At the same time, the agency has affirmed RIL's long-term foreign-currency IDR at ‘BBB-’ with a stable outlook.

‘BBB’ ratings indicate that expectations of a default risk are currently low.

“The upgrade of the local-currency IDR is driven by our expectations of an improvement in RIL’s financial profile, with net debt reductions underpinned by proceeds from a stake sale in its subsidiary, Jio Platforms, and a rights issue, and our forecast of positive free cash flow (FCF) during the financial year ending March 2021,” it said.

Fitch forecast that RIL’s net debt/EBITDA will fall to 0.6x in 2020-21 from 2.3x in 2019-20.
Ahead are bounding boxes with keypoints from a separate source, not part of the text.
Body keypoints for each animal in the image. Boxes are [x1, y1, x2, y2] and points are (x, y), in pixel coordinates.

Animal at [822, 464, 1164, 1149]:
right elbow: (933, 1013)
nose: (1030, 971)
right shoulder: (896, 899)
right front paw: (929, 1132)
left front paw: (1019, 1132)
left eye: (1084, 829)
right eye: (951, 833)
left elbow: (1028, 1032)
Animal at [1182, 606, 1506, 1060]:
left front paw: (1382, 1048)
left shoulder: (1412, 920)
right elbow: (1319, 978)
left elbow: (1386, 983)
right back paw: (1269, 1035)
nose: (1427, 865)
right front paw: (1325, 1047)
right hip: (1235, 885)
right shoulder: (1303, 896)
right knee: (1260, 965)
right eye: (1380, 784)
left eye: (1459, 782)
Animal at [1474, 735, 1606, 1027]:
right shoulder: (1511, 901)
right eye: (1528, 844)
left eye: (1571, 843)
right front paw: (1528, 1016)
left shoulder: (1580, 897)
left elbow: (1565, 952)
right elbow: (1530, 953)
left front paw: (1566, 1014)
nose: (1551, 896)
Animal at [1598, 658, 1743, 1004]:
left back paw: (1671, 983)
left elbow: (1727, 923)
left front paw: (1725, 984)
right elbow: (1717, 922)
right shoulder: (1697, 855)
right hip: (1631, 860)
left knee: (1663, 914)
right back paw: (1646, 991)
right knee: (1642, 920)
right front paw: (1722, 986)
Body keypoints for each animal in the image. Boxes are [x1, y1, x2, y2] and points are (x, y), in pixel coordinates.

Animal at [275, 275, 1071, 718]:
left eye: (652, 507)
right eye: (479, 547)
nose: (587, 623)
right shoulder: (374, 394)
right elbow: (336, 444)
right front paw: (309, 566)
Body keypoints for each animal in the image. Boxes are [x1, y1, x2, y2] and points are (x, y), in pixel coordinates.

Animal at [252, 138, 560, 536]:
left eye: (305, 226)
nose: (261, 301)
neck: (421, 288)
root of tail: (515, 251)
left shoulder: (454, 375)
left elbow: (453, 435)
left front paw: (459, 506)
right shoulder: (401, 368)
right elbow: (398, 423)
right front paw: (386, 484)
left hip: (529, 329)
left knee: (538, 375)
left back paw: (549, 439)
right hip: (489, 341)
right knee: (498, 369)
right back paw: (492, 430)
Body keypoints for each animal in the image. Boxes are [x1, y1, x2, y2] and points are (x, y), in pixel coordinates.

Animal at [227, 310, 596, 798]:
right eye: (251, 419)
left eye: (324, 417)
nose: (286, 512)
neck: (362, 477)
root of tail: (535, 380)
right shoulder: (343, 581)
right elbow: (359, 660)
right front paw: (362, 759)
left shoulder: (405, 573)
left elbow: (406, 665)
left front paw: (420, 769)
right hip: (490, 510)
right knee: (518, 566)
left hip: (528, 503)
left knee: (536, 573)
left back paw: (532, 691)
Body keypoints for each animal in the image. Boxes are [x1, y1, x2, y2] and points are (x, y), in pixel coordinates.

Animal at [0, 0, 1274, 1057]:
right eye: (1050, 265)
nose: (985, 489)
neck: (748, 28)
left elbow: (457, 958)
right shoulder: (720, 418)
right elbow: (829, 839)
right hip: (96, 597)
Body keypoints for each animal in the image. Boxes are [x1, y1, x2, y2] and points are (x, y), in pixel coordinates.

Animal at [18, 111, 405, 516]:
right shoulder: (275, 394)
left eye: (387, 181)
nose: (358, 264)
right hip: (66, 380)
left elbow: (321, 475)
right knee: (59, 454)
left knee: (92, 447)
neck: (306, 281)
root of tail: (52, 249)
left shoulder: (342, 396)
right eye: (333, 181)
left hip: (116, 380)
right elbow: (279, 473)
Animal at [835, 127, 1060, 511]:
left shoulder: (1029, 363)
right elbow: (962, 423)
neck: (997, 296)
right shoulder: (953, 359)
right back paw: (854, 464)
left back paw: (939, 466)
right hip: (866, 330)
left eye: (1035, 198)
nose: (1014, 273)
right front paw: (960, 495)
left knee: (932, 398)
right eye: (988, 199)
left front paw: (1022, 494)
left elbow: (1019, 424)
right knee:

“RIL’s local-currency IDR also reflects its strong business profile with a market leading position and diversified cash flows from a mix of oil to chemical and consumer businesses,” the statement said.

Fitch kept the stable outlook on RIL’s foreign-currency IDR despite the revision in Indian sovereign's rating outlook to ‘negative’ from ‘stable’ on June 18, as it expected the company’s hard currency external debt-service ratio to improve over the next 12 months.